11 Nov 2023 (+0800)
In many cases we need an array with initialized elements, e.g.,
a[i] = 1
, or more dynamic, a[i] = i
. The
initialization uses \(O(n)\) time for
\(n\) elements. If there are only few
elements will be accessed, the initialization becomes the bottleneck of
performance. Exercise 1.9 of [2] describes a data structure maintaining a list
of elements with \(O(1)\)-time random
access as arrays, but also with
All the above complexities are for the worst case. According to [2], the data structure can at least be traced back to exercise 2.12 of [1].
A C-like pseudo language is used to describe the data structure. Formally, the data structure has the following operations.
void init(void);
int get(int i, int d);
void set(int i, int v);
The init()
function initializes or resets the data
structure. The set(i, v)
function sets the value of the
i
-th element to v
. If set()
has
been called on an element, the element is called dirty. The
get(i, d)
function returns the i
-th element:
if the element is not dirty, the default value d
is
returned.
The data structure maintains 3 arrays and an integer variable.
#define N 1024
int data[N];
int dirty[N]; /* indexes of dirty elements */
int ndirty; /* size of dirty[] */
int invert[N]; /* inverted indexes of dirty[] */
The data[]
array stores the elements: if the
i
-th element is dirty, data[i]
contains its
value, otherwise data[i]
is undefined.
The dirty[]
array stores indexes of dirty elements and
ndirty
indicates the size of dirty[]
.
The invert[]
array is the “inverted index” of
dirty[]
: invert[i]
represents the index of
data[i]
in dirty[]
if the i
-th
element is dirty, otherwise invert[i]
is undefined.
The init()
function just sets ndirty
to
zero.
void init(void)
{
ndirty = 0;
}
If invert[i]
is not smaller than ndirty
,
its value is definitely undefined, thus the element is not dirty.

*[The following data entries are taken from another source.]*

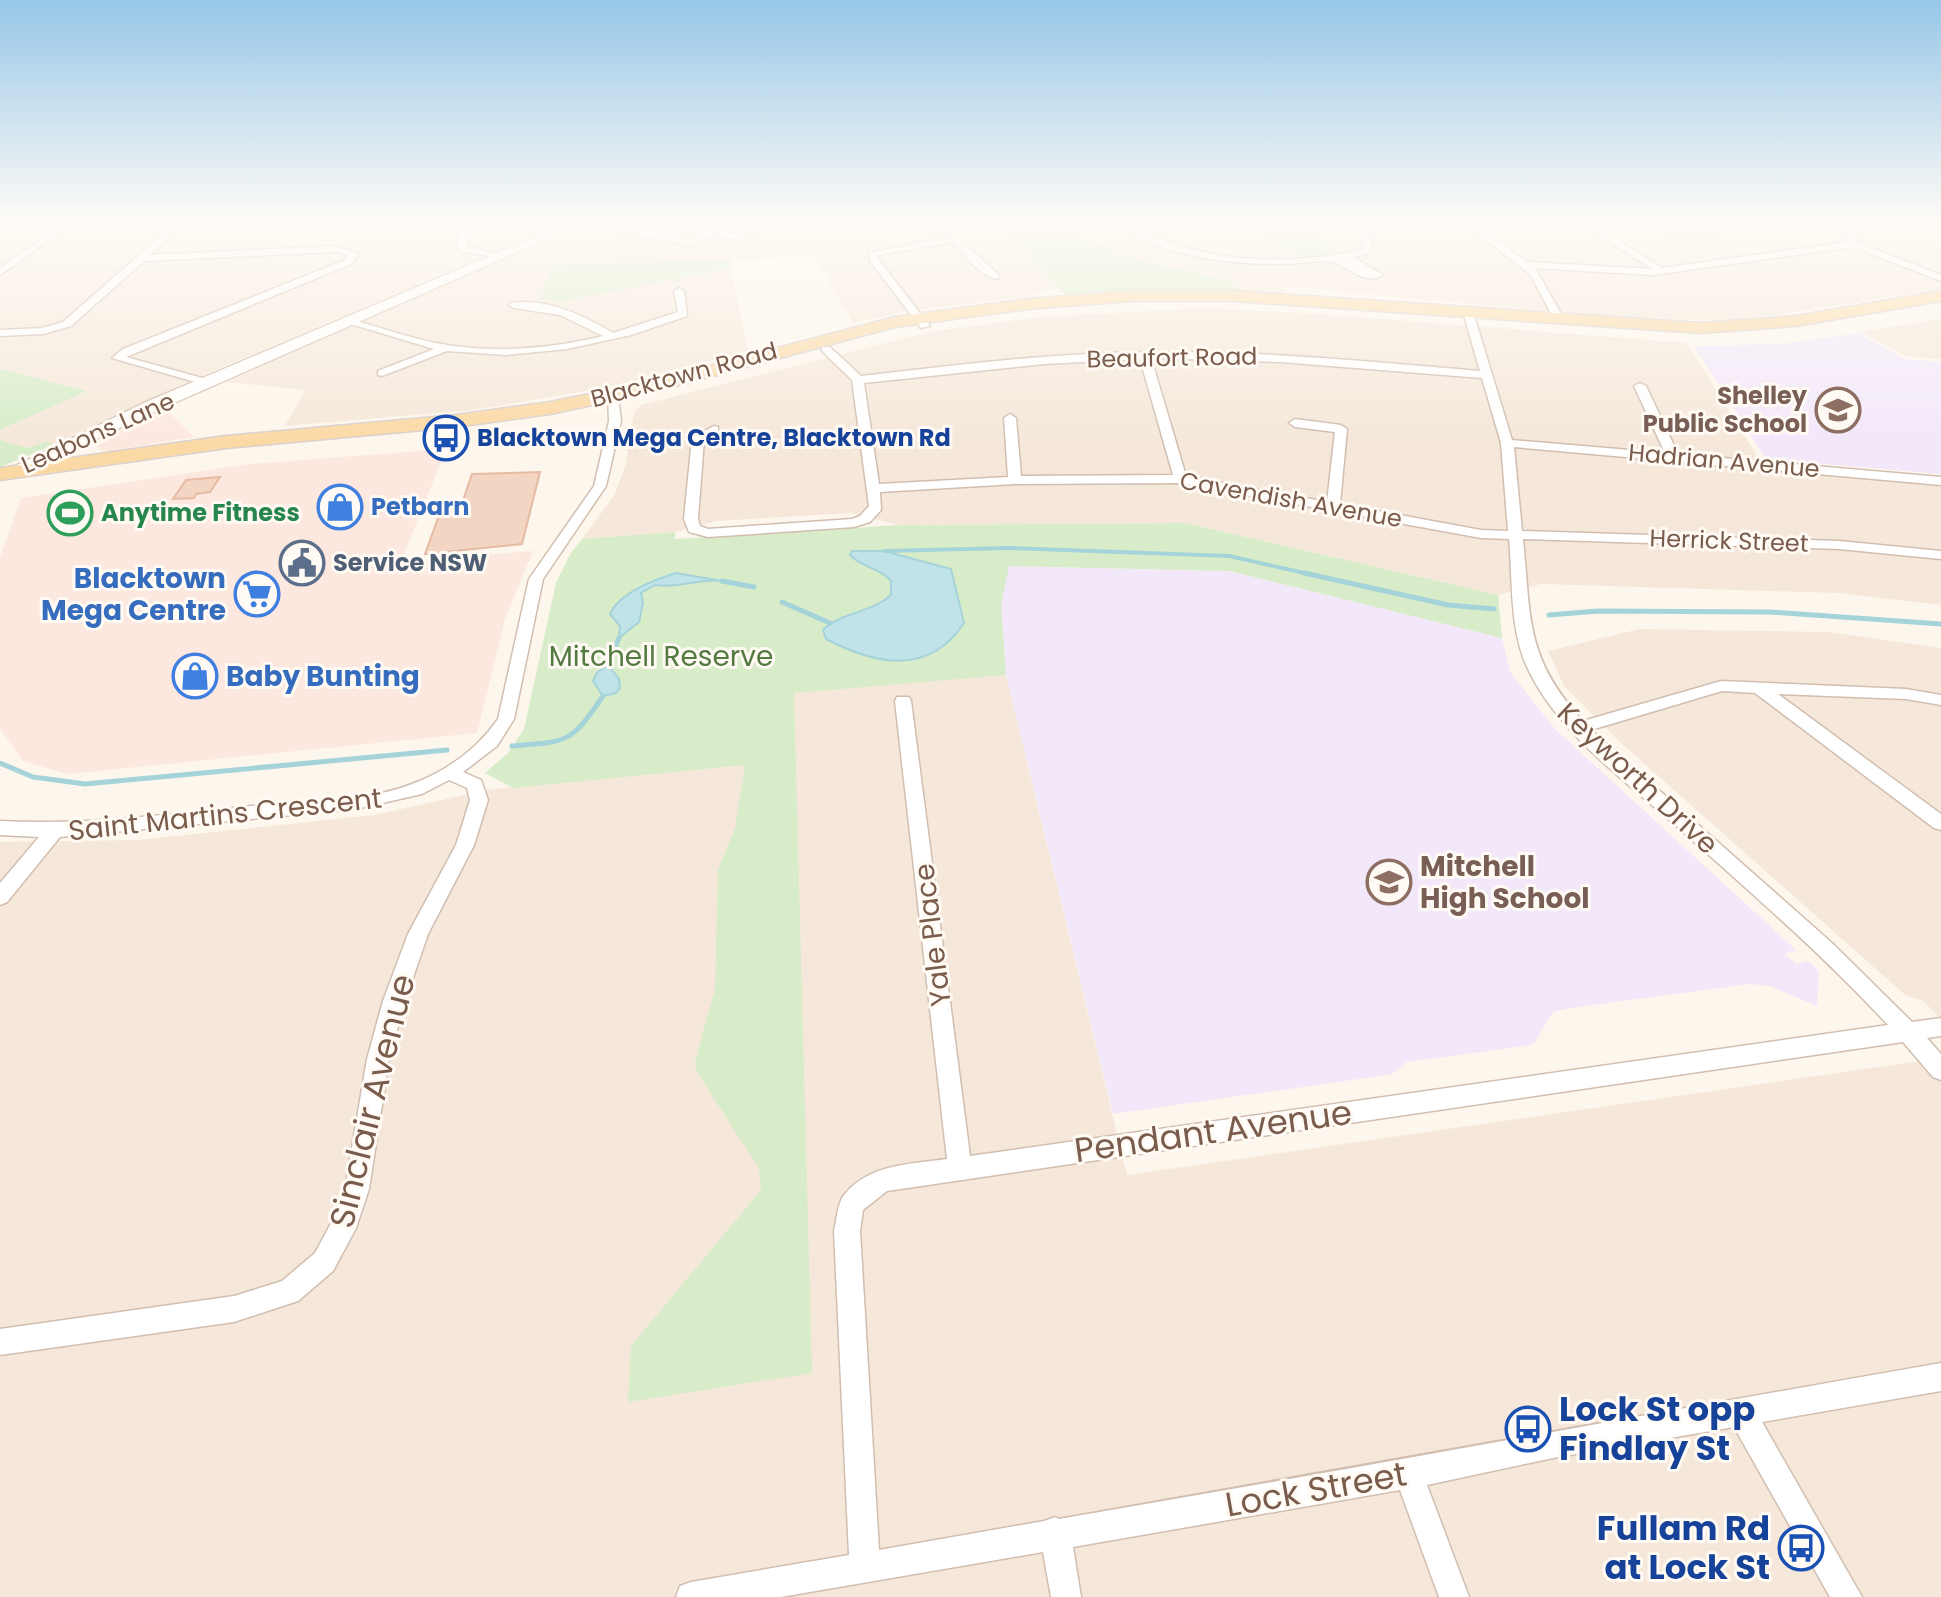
<svg xmlns="http://www.w3.org/2000/svg" width="1941" height="1597" viewBox="0 0 1941 1597" font-family="Poppins,sans-serif">
	<style>
		.residential { fill: #f5e8da }
		.commercial { fill: #fde8e0 }
		.education { fill: #f3e8fa }
		.green { fill: #d8ecc9 }
		.water { fill: #bfe3e8; stroke: #a5d3da; stroke-width: 2 }
		.lines { fill: none; stroke-linecap: round; stroke-linejoin: round }
		.stream-far1 { stroke: #a5d3da; stroke-width: 4 }
		.stream { stroke: #a5d3da; stroke-width: 5 }
		.building { fill: #f3d5c3; stroke: #e6bba3; stroke-width: 2 }
		.street-casing { stroke: #d1beb0; stroke-width: 3 }
		.secondary-casing { stroke: #d6c0b0; stroke-width: 3 }
		.primary-casing { stroke: #dad1cd; stroke-width: 3 }
		.street { fill: #fff; fill-rule: evenodd }
		.secondary { fill: #fff; fill-rule: evenodd }
		.primary { fill: #fbd9a5; fill-rule: evenodd }
		.labels { text-anchor: middle; stroke-width: 6; stroke-linejoin: round; paint-order: stroke }
		.far-street-label { font-size: 24px; fill: #7a5c4d; stroke: #fffaf3 }
		.far-education-label { font-size: 24px; font-weight: bold; fill: #785e54; stroke: #fffaf3; text-anchor: end }
		.far-transit-label { font-size: 24px; font-weight: bold; fill: #164399; stroke: #fffaf3; text-anchor: start }
		.far-shop-label { font-size: 24px; font-weight: bold; fill: #366cbe; stroke: #fffaf3; text-anchor: start }
		.far-leisure-label { font-size: 24px; font-weight: bold; fill: #27864d; stroke: #fffaf3; text-anchor: start }
		.far-service-label { font-size: 24px; font-weight: bold; fill: #4e5e75; stroke: #fffaf3; text-anchor: start }
		.shop-label { font-size: 28px; font-weight: bold; fill: #366cbe; stroke: #fffaf3; text-anchor: end }
		.park-label { font-size: 28px; fill: #537a41; stroke: #fffaf3 }
		.street-label { font-size: 28px; fill: #7a5c4d; stroke: #fffaf3 }
		.education-label { font-size: 28px; font-weight: bold; fill: #785e54; stroke: #fffaf3; text-anchor: start }
		.near-street-label { font-size: 34px; fill: #7a5c4d; stroke: #fffaf3 }
		.near-transit-label { font-size: 34px; font-weight: bold; fill: #164399; stroke: #fffaf3; text-anchor: start }
	</style>
	<rect width="100%" height="100%" fill="#fdf6ec"/>
	<g class="residential">
		<polygon points="0,219 572,219 182,384 39,451 0,440 0,430 86,391 0,369"/>
		<polygon points="607,219 661,231 687,219 990,219 1000,224 1057,287 1023,297 907,311 853,323 815,257 729,259 748,351 614,386 473,410 285,426 305,390 227,382 460,279 582,226"/>
		<polygon points="1037,219 1634,219 1673,243 1792,227 1798,219 1941,219 1941,289 1787,313 1739,319 1688,320 1579,314 1281,286 1285,294 1239,291 1229,280 1138,260"/>
		<polygon points="1202,308 1307,313 1687,343 1760,461 1941,477 1941,605 1838,593 1541,584 1498,595 1185,523 899,525 850,513 716,521 675,532 582,539 615,494 626,463 634,412 641,405 929,332 1039,317"/>
		<polygon points="1941,319 1941,359 1905,356 1861,332"/>
		<polygon points="1640,629 1829,632 1941,648 1941,1019 1923,1001 1904,994 1621,743 1564,686 1548,651"/>
		<polygon points="1006,675 1127,1175 1941,1058 1941,1597 0,1597 0,842 139,840 374,815 487,790 771,757 778,691"/>
	</g>
	<g class="commercial">
		<polygon points="167,410 194,437 110,451 100,450 97,446 120,431"/>
		<polygon points="446,449 401,562 533,551 505,619 477,733 67,774 23,761 0,729 0,558 21,498 250,464"/>
	</g>
	<g class="education">
		<polygon points="1858,333 1905,359 1941,362 1941,474 1766,459 1694,346 1783,344"/>
		<polygon points="1008,566 1229,571 1502,638 1510,672 1554,728 1796,950 1785,954 1796,964 1808,961 1819,971 1817,1006 1770,986 1750,984 1570,1008 1553,1012 1535,1042 1525,1046 1407,1062 1392,1074 1380,1076 1113,1114 1006,675 1001,605"/>
	</g>
	<g class="green">
		<polygon points="990,219 1037,219 1138,260 1229,280 1239,291 1142,290 1065,295 1000,224"/>
		<polygon points="1634,219 1798,219 1792,227 1673,243"/>
		<polygon points="1242,227 1255,230 1356,244 1340,254 1306,259"/>
		<polygon points="729,259 731,268 680,278 680,282 676,283 674,279 557,302 540,299 553,265"/>
		<polygon points="0,369 87,391 0,430"/>
		<polygon points="0,440 28,448 47,441 54,445 0,467"/>
		<polygon points="1185,523 1498,595 1502,638 1229,571 1009,566 1001,605 1006,675 794,693 812,1373 628,1402 631,1346 761,1190 759,1168 696,1071 695,1062 715,989 718,869 735,828 745,765 513,788 485,773 508,753 524,729 556,583 571,553 582,539 675,532 675,539 899,525"/>
	</g>
	<g class="water">
		<path d="M852,551h32l67,18 13,54c-35,53 -88,42 -138,16l-3,-9c19,-19 47,-16 68,-35v-14c-12,-14 -29,-13 -41,-26z"/>
		<path d="M676,573l46,8c-23,-3 -45,8 -67,4l-14,8 2,10 -4,19 -20,16 1,-12 -10,-12c9,-21 46,-35 66,-41z"/>
		<polygon points="608,665 619,679 620,688 616,693 603,696 593,681 597,673"/>
	</g>
	<g class="lines">
		<polyline class="stream-far1" points="884,551 1009,548 1229,556 1313,575"/>
		<g class="stream">
			<polyline points="1304,573 1448,605 1494,609"/>
			<polyline points="722,581 754,587"/>
			<polyline points="782,602 830,623"/>
			<polyline points="1549,615 1598,611 1770,612 1941,624"/>
			<polyline points="608,665 619,638"/>
			<path d="M512,746c56,-4 59,-3 91,-50"/>
			<polyline points="0,763 33,777 85,784 447,750"/>
		</g>
	</g>
	<g class="building">
		<polygon points="540,472 522,544 425,554 442,507 461,506 472,474"/>
		<polygon points="220,477 210,492 196,494 194,498 173,499 186,480"/>
	</g>
	<g class="lines">
		<g class="street-casing">
			<g id="street">
				<polygon points="69,219 78,219 0,275 0,268"/>
				<polygon points="180,219 189,219 150,255 335,246 359,254 351,264 126,357 213,381 215,383 209,386 112,358 123,349 345,260 348,255 335,252 144,261 71,326 43,334 0,336 0,330 42,328 63,322"/>
				<polygon points="462,219 470,219 467,247 500,254 500,258 460,251 456,244"/>
				<polygon points="579,219 689,239 737,219 747,219 725,231 755,240 751,243 718,235 689,245 582,224"/>
				<path d="M1111,219c16,0 39,17 56,23 60,21 134,23 195,7l3,-10 -19,-20h9l19,20 -5,14 -16,4 30,18c-20,11 -33,-8 -51,-13 -9,-3 -43,3 -56,2 -49,0 -129,-10 -165,-45z"/>
				<polygon points="1230,219 1239,219 1241,222 1234,224"/>
				<polygon points="1459,219 1468,219 1527,262 1652,269 1574,219 1584,219 1662,268 1847,242 1842,237 1857,226 1891,220 1894,225 1868,228 1851,237 1857,242 1941,275 1941,281 1853,247 1652,275 1535,268 1564,319 1559,322 1554,319 1530,274"/>
				<path d="M956,236l43,39v4c-17,0 -35,-24 -45,-37l-76,13v4l52,67 -9,2 -51,-67 -1,-8z"/>
				<path d="M679,288l5,3 3,25 -56,19 -64,14 -61,6 -59,-4 -65,25 -4,-1v-4l56,-22 -93,-28 5,-3c30,8 60,19 90,25 54,11 114,6 167,-7l-43,-21 -46,-7 -5,-3 1,-2c37,-5 73,12 103,30l65,-21 -4,-21z"/>
				<path d="M1468,309l5,3 39,128 153,13 -31,-67 6,-3 6,3 32,68 263,23v8l-427,-38 8,84 317,10 102,10v8l-102,-10 -316,-10c8,80 2,119 60,182l138,-40 185,8 35,6v10l-35,-6 -128,-5 163,120v16l-7,-2 -179,-135 -33,-2 -131,39 241,213 80,79 29,-4v18l-14,2 14,16v26l-8,-3 -30,-35 -1016,149 -24,19 -3,21 19,319 165,-29 11,-4 4,2c295,-50 588,-105 882,-156v28l-179,31 100,175h-32l-96,-170 -181,31 -126,27 42,112h-30l-39,-107 -327,57 8,50h-30l-8,-45 -262,45h-105l4,-11 11,-4 158,-27 -15,-324c3,-11 3,-27 10,-36 25,-31 66,-31 103,-36l-52,-458 2,-4h12l2,4 59,455 918,-131c-66,-71 -141,-136 -213,-200 -52,-46 -115,-91 -146,-154 -20,-39 -16,-90 -20,-132l-28,-1 -301,-55 -165,1 -135,8 1,18 -11,12 -16,5 -146,10 -19,-5 -5,-13 8,-81 22,-12 4,1v6l-14,7 -6,79 2,7 8,3 144,-10 8,-3 9,-10 -17,-126 -30,-29v-4h8l31,29c99,-11 198,-24 297,-24 108,-1 215,10 322,19l-17,-59zM1151,358l129,4 202,16 19,65 7,88 -27,-1 -141,-26 7,-75 -6,-4 -46,-6 -6,4 6,4 40,5 -8,70 -141,-26zM1140,359l33,116 -152,1 -5,-58 -6,-4 -6,4 4,59 -129,7 -15,-101 180,-19z"/>
				<path d="M608,395l10,2 3,24 -15,65 -63,93 -29,140 -17,27 -34,26 18,8 7,20 -14,45 -46,89 -23,67 -16,58 -20,130 -13,39 -23,43 -35,30 -64,21 -234,33v-26l234,-33 48,-15 33,-28 21,-39 9,-25 22,-130 16,-58 25,-67 48,-89 14,-45 -3,-12 -18,-8 -27,14 -66,15 -296,28 -53,65 -7,3v-22l39,-46 -39,-2v-14c87,5 174,-8 261,-16 49,-4 105,-3 151,-21 35,-13 65,-35 86,-65l31,-140 65,-93 15,-65z"/>
			</g>
		</g>
		<g class="secondary-casing">
			<polygon id="secondary" points="577,219 593,219 158,410 18,476 6,476 3,472 146,402"/>
		</g>
		<g class="primary-casing">
			<polygon id="primary" points="1132,291 1233,291 1701,323 1796,316 1941,291 1941,301 1796,326 1701,333 1233,301 1132,301 1027,309 895,327 654,392 550,414 456,427 226,448 0,480 0,468 226,436 456,415 550,402 644,383 895,317 1027,299"/>
		</g>
		<use href="#street" class="street"/>
		<use href="#secondary" class="secondary"/>
		<use href="#primary" class="primary"/>
	</g>
	<linearGradient id="sky" x2="0" y2="1"><stop stop-color="#97c7e8"/><stop offset="0.5" stop-color="#fefbf6"/><stop offset="1" stop-color="#fefbf6" stop-opacity="0"/></linearGradient>
	<rect width="1941" height="442" fill="url(#sky)"/>
	<defs>
		<g id="school-ring" transform="scale(2.3)"><circle r="9.5" fill="#fffaf3" stroke="#8d6e63" stroke-width="1.5"/><path d="M0-5L7-2L0 1L-7-2ZM-4 1L0 2.5L4 1V4Q0 6-4 4Z" fill="#8d6e63"/></g>
		<g id="bus-ring" transform="scale(2.3)"><circle r="9.5" fill="#fffaf3" stroke="#1a4fb4" stroke-width="1.5"/><path d="M-5-6H5V4H4V6H2V4H-2V6H-4V4H-5ZM-3.5-4V0h7V-4ZM-3.5 1.2v1.5H-2V1.2ZM2 1.2v1.5H3.5V1.2Z" fill="#1a4fb4"/></g>
		<g id="shop-ring" transform="scale(2.3)"><circle r="9.5" fill="#fffaf3" stroke="#3f7fe0" stroke-width="1.5"/><path d="M-5-2.5h2.3a2.7 3.5 0 0 1 5.4 0H5L5.5 6h-11ZM-1.5-2.5h3a1.5 2.3 0 0 0-3 0Z" fill="#3f7fe0"/></g>
		<g id="stadium-ring" transform="scale(2.3)"><circle r="9.5" fill="#fffaf3" stroke="#2e9e5b" stroke-width="1.5"/><path d="M0-5a6.5 5 0 1 0 0 10a6.5 5 0 1 0 0-10ZM-3.5-1.8h7v3.6h-7Z" fill="#2e9e5b"/></g>
		<g id="civic-ring" transform="scale(2.3)"><circle r="9.5" fill="#fffaf3" stroke="#5c6f8a" stroke-width="1.5"/><path d="M-.6-6.5H3V-4.5H.6V-3L4-1V1h2V6H-6V1h2V-1L-.6-3ZM-1.2 2.5V6h2.4V2.5Z" fill="#5c6f8a"/></g>
		<g id="supermarket-ring" transform="scale(2.3)"><circle r="9.5" fill="#fffaf3" stroke="#3f7fe0" stroke-width="1.5"/><path d="M-6-5.5h2.5l.6 2H6L4.5 2H-2.5L-4.4-4H-6ZM-1.5 3.2a1.3 1.3 0 1 0 .1 0ZM3 3.2a1.3 1.3 0 1 0 .1 0Z" fill="#3f7fe0"/></g>
	</defs>
	<g fill-rule="evenodd">
		<use href="#school-ring" x="1838" y="410"/>
		<use href="#bus-ring" x="446" y="438"/>
		<use href="#shop-ring" x="340" y="507"/>
		<use href="#stadium-ring" x="70" y="513"/>
		<use href="#civic-ring" x="302" y="563"/>
		<use href="#supermarket-ring" x="257" y="594"/>
		<use href="#shop-ring" x="195" y="676"/>
		<use href="#school-ring" x="1389" y="882"/>
		<use href="#bus-ring" x="1528" y="1429"/>
		<use href="#bus-ring" x="1801" y="1548"/>
	</g>
	<g class="labels">
		<g class="far-street-label">
			<text transform="translate(1172 358) rotate(-1)" y="8">Beaufort Road</text>
			<text transform="translate(684 375) rotate(-15)" y="8">Blacktown Road</text>
			<text transform="translate(98 433) rotate(-24)" y="8">Leabons Lane</text>
			<text transform="translate(1724 461) rotate(5)" y="8">Hadrian Avenue</text>
			<text transform="translate(1291 500) rotate(10)" y="8">Cavendish Avenue</text>
			<text transform="translate(1729 541) rotate(2)" y="8">Herrick Street</text>
		</g>
		<g class="far-education-label">
			<text x="1807" y="404">Shelley<tspan x="1807" dy="28">Public School</tspan></text>
		</g>
		<g class="far-transit-label">
			<text x="477" y="446">Blacktown Mega Centre, Blacktown Rd</text>
		</g>
		<g class="far-shop-label">
			<text x="371" y="515">Petbarn</text>
		</g>
		<g class="far-leisure-label">
			<text x="101" y="521">Anytime Fitness</text>
		</g>
		<g class="far-service-label">
			<text x="333" y="571">Service NSW</text>
		</g>
		<g class="shop-label">
			<text x="226" y="588">Blacktown<tspan x="226" dy="32">Mega Centre</tspan></text>
			<text x="226" y="686" text-anchor="start">Baby Bunting</text>
		</g>
		<g class="park-label">
			<text x="661" y="666">Mitchell Reserve</text>
		</g>
		<g class="street-label">
			<text transform="translate(1638 778) rotate(43)" y="10">Keyworth Drive</text>
			<text transform="translate(225 814) rotate(-6)" y="10">Saint Martins Crescent</text>
			<text transform="translate(932 935) rotate(-97)" y="10">Yale Place</text>
		</g>
		<g class="education-label">
			<text x="1420" y="876">Mitchell<tspan x="1420" dy="32">High School</tspan></text>
		</g>
		<g class="near-street-label">
			<text transform="translate(372 1101) rotate(-76)" y="12">Sinclair Avenue</text>
			<text transform="translate(1213 1131) rotate(-8)" y="12">Pendant Avenue</text>
			<text transform="translate(1316 1489) rotate(-10)" y="12">Lock Street</text>
		</g>
		<g class="near-transit-label">
			<text x="1559" y="1421">Lock St opp<tspan x="1559" dy="39">Findlay St</tspan></text>
			<text x="1770" y="1540" text-anchor="end">Fullam Rd<tspan x="1770" dy="39">at Lock St</tspan></text>
		</g>
	</g>
</svg>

If
invert[i]
is smaller than ndirty
, the element
may be dirty, but there is still a chance that invert[i]
happens to be a value smaller than ndirty
. Fortunately, as
invert[i]
is smaller than ndirty
,
dirty[invert[i]]
is defined. Thus we check if
dirty[invert[i]]
equals to i
. If this is true,
the element is dirty, otherwise it’s not.
The get()
and set()
functions use the above
check to determine the action.
int get(int i, int d)
{
int j;
j = invert[i];
if (j < ndirty && dirty[j] == i)
return data[i];
return d;
}
void set(int i, int v)
{
int j;
data[i] = v;
j = invert[i];
if (j < ndirty && dirty[j] == i)
return;
dirty[ndirty] = i;
invert[i] = ndirty++;
}
The general sampling problem has a de-facto algorithm: run the
Fisher-Yates shuffle [3:5.3] but terminate after the first \(k\) elements are determined. The following
code samples \(k\) integers from the
array a[]
with \(n\)
elements.
for (i = 0; i < k; i++) {
j = i + rand() % (n - i);
printf("%d\n", a[j]);
a[j] = a[i];
}
Unlike the standard Fisher-Yates, I don’t actually swap
a[i]
and a[j]
here because a[i]
will never be accssed again.
Sometimes we don’t want to sample from an arbitrary array but from the first \(n\) natural numbers: \(0, 1, \ldots, n-1\). This can be done by initializing the array to natural numbers then runs the above sampling algorithm.
for (i = 0; i < n; i++)
a[i] = i;
This uses \(O(n) + O(k) = O(n)\) time. If we use the data structure introduced in this text, it could be decreased to \(O(k)\).
init();
for (i = 0; i < k; i++) {
j = i + rand() % (n - i);
printf("%d\n", get(j, j));
set(j, get(i, i));
}
The application to sampling is served as my solution to exercise 1.4 of [2].
The natural solution to initializing \(O(n)\) elements in \(O(1)\) is setting up an
isdirty[]
array. If the i
-th element is dirty,
set isdirty[i]
to 1, otherwise 0. This solution relies on
the memory-initialization values of the system to be zero and it needs
\(O(n)\) time for reset.
These downsides are not that important because (1) setting a restriction on not relying on memory-initialization values is more an intellectual game than practicability; (2) reset is a rare demand.
However, the data structure described in this text is a tremendous example of how simply a seemed impossible task can be solved algorithmically.
The former text said it uses a C-like pseudo language but you may notice that it’s actually the real C programming language. The reason this text can’t claim it’s real C is that accessing uninitialized objects in C is an undefined behavior. It may not behave correctly with some compilers.